_TASK INSTRUCTIONS_
Carry on the legal passage below about the plaintiff's job prospects and the vocational expert's testimony, starting right after its last sentence.

# START OF SELECTED TEXT

Plaintiff was a 55-year-old man from Mexico who attended school in Mexico until the age of 12. He can speak English but cannot read it as well as he speaks it. Plaintiff’s work experience can be described as manual labor, but he is now under permanent work restrictions of no lifting over 40 pounds.
Due to plaintiff’s age, lack of education, lack of vocational training, limited fluency in written English, and lifting restrictions, we conclude plaintiff has met his burden of production by demonstrating that he is capable of some work but that it would be futile because of preexisting conditions, i.e., age, inexperience, lack of education, to seek other employment.
Therefore, the burden shifted to defendant to show that suitable jobs are available and that plaintiff was capable of obtaining a suitable job taking into account both physical and vocational limitations. Defendant presented evidence from Michael Stickney, a vocational expert, to show that suitable jobs are available to plaintiff.
Stickney testified that, when he was preparing labor market surveys, he was not aware of plaintiff’s education level or how well plaintiff comprehended written English or even Spanish, though Stickney agreed education and ability to read would “be relevant to a labor market survey” for plaintiff. Stickney was also unaware, though he noted it could have been relevant to his search, whether plaintiff “can operate a computer.”
Stickney was unaware of the educational requirements for most of the jobs he identified or if plaintiff qualified for them. Stickney was also generally unaware of any lifting requirements in the manual labor positions he listed.

# END OF SELECTED TEXT
# START OF DATASET EXTRACT

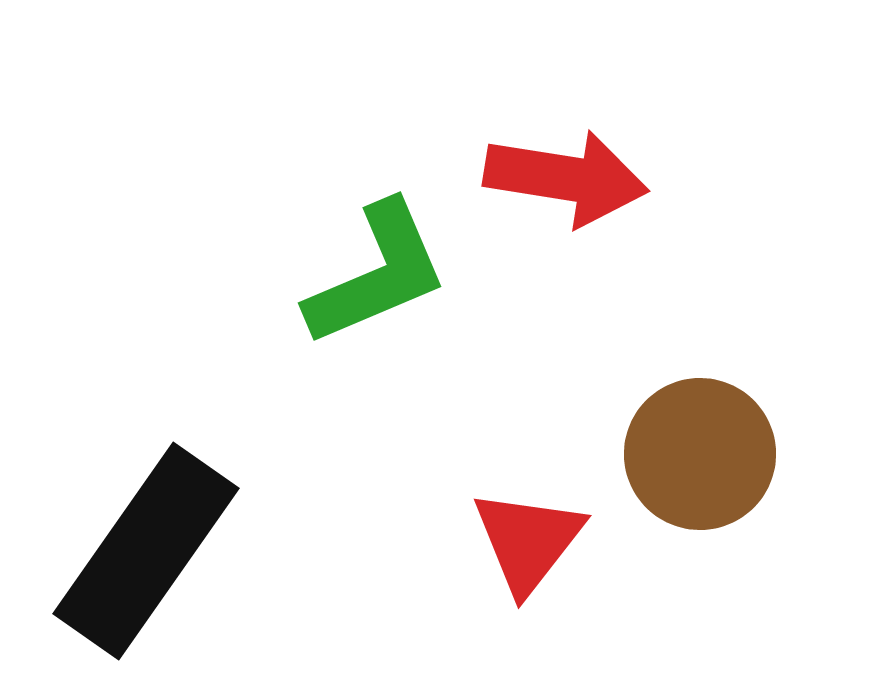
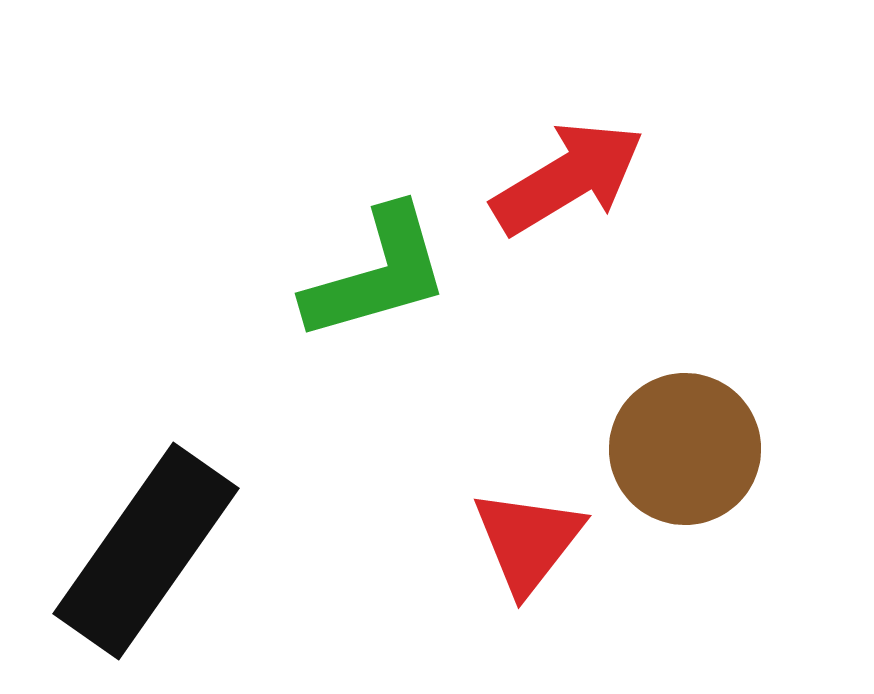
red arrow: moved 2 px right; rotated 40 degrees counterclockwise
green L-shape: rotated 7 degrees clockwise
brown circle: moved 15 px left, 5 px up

# END OF DATASET EXTRACT
# START OF DATASET EXTRACT

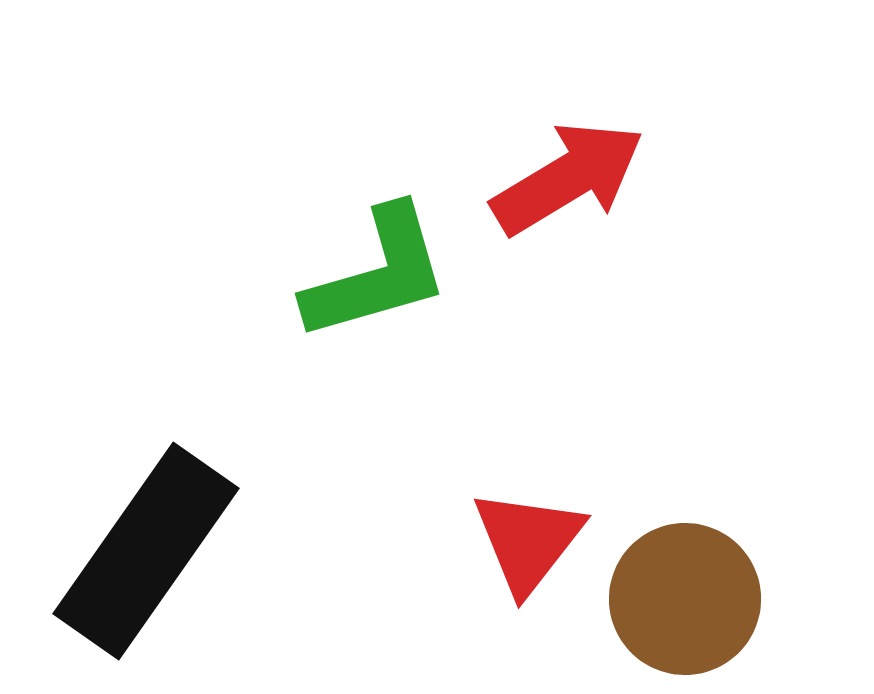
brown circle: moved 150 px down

# END OF DATASET EXTRACT

_ANSWER FOR THIS EXERCISE_
Stickney’s testimony as to available positions did not address plaintiff’s particular status as a 55 year-old who only attended school until the age of 12, is not fluent in written English, and whose work experience is in manual labor but now has lifting restrictions. Stickney failed to identify suitable jobs for plaintiff that he is capable of performing considering, among other things, his physical limitations.
To rebut plaintiff’s evidence, defendant’s burden is to show not only that suitable jobs are available, but also that the plaintiff is capable of getting one, taking into account both physical and vocational limitations. Stickney’s testimony as to the availability of particular jobs may be credible, but it has no relevance to the employment opportunities for a person who does not have the minimum qualifications for the jobs. Stickney simply failed to identify relevant employment opportunities for a person with plaintiff’s qualifications and lifting limitations, so his testimony cannot be used to determine a disputed fact or component of plaintiff’s claim.
The Commission erred in relying on Stickney’s testimony. We remand for the Commission to determine whether plaintiff’s incapacity to earn was caused by his injury.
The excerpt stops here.